Le imprese chimiche estere investono, producono e crescono in Italia

22 ottobre 2018
Lo confermano i risultati dello studio "Il ruolo delle imprese chimiche italiane a capitale estero" realizzato dal Centro Studi di  Federchimica.

Le imprese a capitale estero occupano circa il 30% degli addetti totali del settore e realizzano in Italia un valore della produzione che sfiora i 20 miliardi di euro. 
Di questi quasi 13 miliardi, oltre il 60% e, in molti casi più del 75%, sono destinati all’export: lo stereotipo delle aziende straniere che aprono qui una sede solo per soddisfare il mercato italiano non rappresenta il nostro settore.  

Il confronto con i dati rilevati dallo stesso studio 10 anni fa evidenzia che la crisi non ha ridimensionato la presenza estera, proprio grazie a un forte processo di specializzazione che ha reso gli impianti italiani sempre più orientati all’export.
Sono aziende radicate sul territorio, molte anche da più di 25 anni, si sentono e si comportano come aziende italiane.  
Con una produttività del lavoro pari a oltre il doppio della media manifatturiera, queste imprese spesso rappresentano punte di eccellenza di un settore tra i più avanzati su questo fronte.

Molte di queste società fanno ricerca in Italia: ogni anno investono in R&D circa 170 milioni di euro.  Il 69% svolge in Italia  attività di ricerca strategiche per tutto il Gruppo  e in alcune specializzazioni  l’Italia è addirittura il centro di eccellenza mondiale.
Oltre all'impegno nella ricerca, ogni anno queste aziende investono negli stabilimenti italiani 550 milioni di euro e 276 milioni in salute, sicurezza e ambiente: ciò significa che investono per il futuro e la competitività del Paese. 

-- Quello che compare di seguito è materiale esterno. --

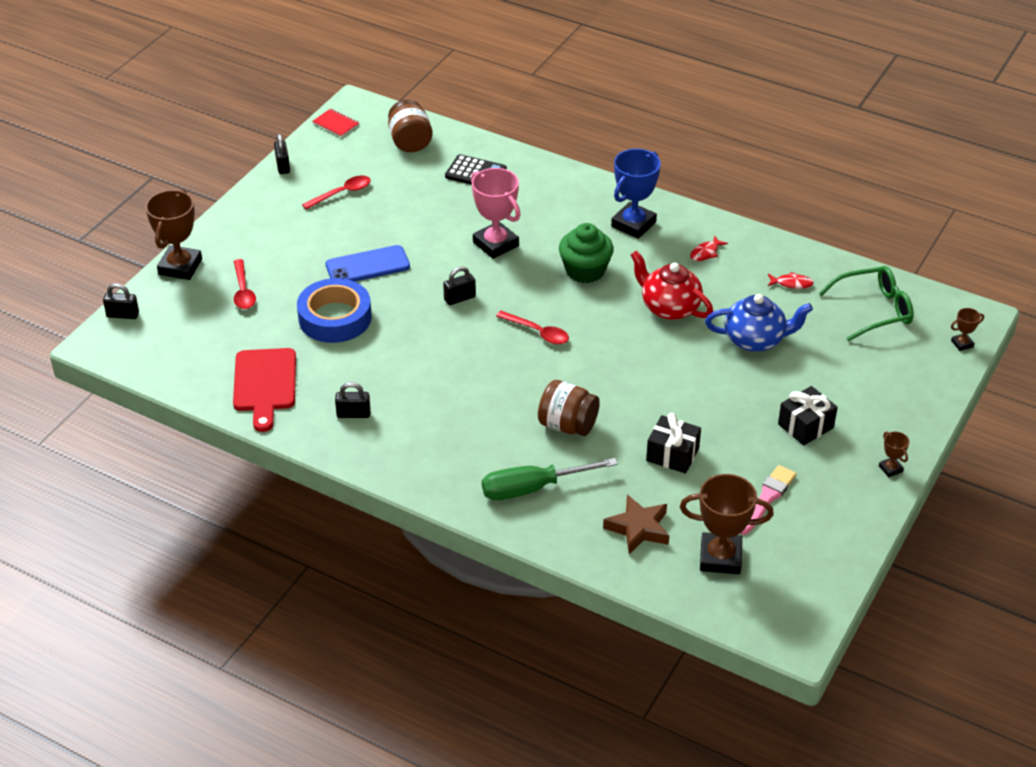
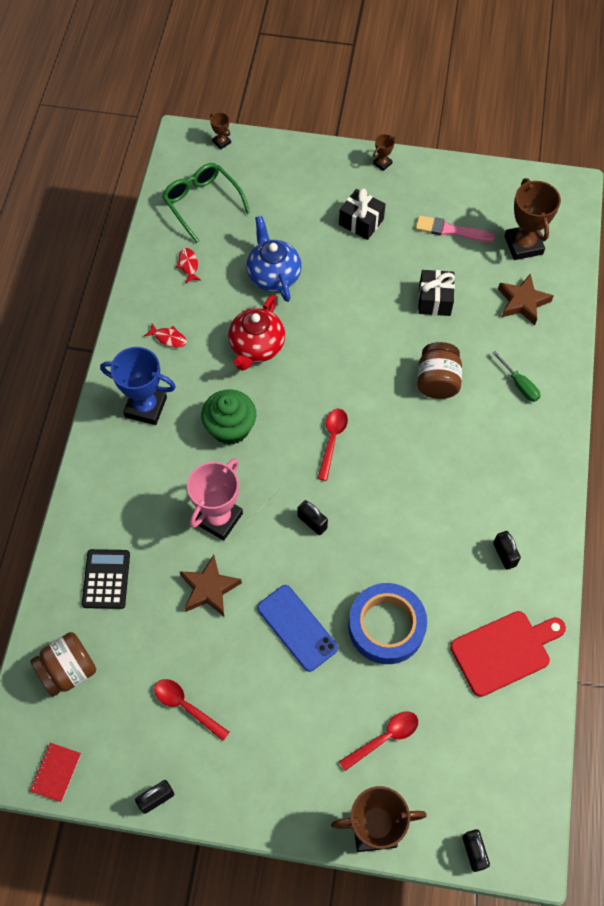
camera: 110 degrees left, 20 degrees up
green screwdriver [482,458,618,500] -> green screwdriver [492,351,540,402], size x0.57
none -> brown star [179,555,242,616]

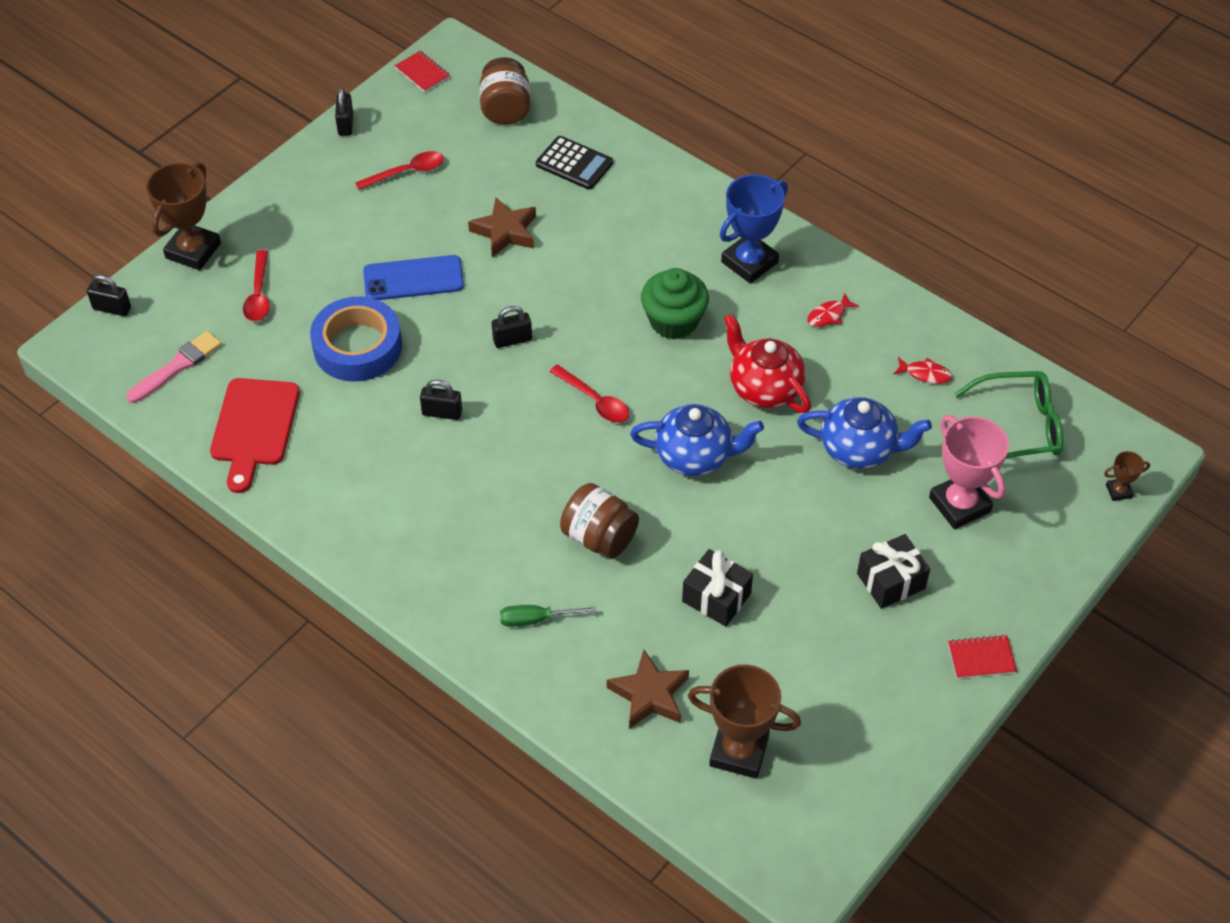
camera: 120 degrees right, 10 degrees down
pink trophy [187,459,243,541] -> pink trophy moved to [929,415,1009,529]
brown trophy [373,134,395,171] -> red notebook [948,635,1017,679]
pink brush [416,215,495,242] -> pink brush moved to [126,331,222,403]
black padlock [493,531,521,570] -> black padlock moved to [420,380,462,420]
none -> blue teapot [630,404,764,476]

La forte presenza delle imprese a capitale estero dimostra che l’Italia mantiene nella chimica importanti fattori di competitività.
Dall'indagine emerge che il punto di forza principale sono le risorse umane, apprezzate per competenze chimiche e capacità manageriali di eccellenza, buon rapporto qualità-costo, soprattutto con riferimento alle figure più qualificate e ai giovani, creatività, che si traduce in capacità di trovare soluzioni concrete di fronte alle difficoltà, elevata disponibilità in termini temporali, doti di flessibilità, a livello di singolo, ma anche di organizzazione nel suo complesso.
Ed è proprio nel settore occupazionale che le imprese estere portano altro valore all'Italia: sono 31.500 gli addetti, 100.000 considerando l’indotto.  

Un altro fattore di attrattività per un settore, come la chimica, votato all'innovazione è la possibilità di operare all'interno di un sistema industriale unico, ricco di PMI e con filiere tra le più avanzate al mondo.

Lo studio evidenzia anche le criticità di sistema con le quali le imprese devono confrontarsi, prima fra tutte la burocrazia.
Infatti, anche se le normative sono definite sempre più a livello europeo, gli interlocutori si sono moltiplicati e non sempre mostrano un adeguato coordinamento. Tra i fattori più critici anche il sistema fiscale, non tanto per la sua onerosità quanto per i continui cambiamenti e l’incertezza del diritto, che condizionano pesantemente la valutazione del ritorno degli investimenti.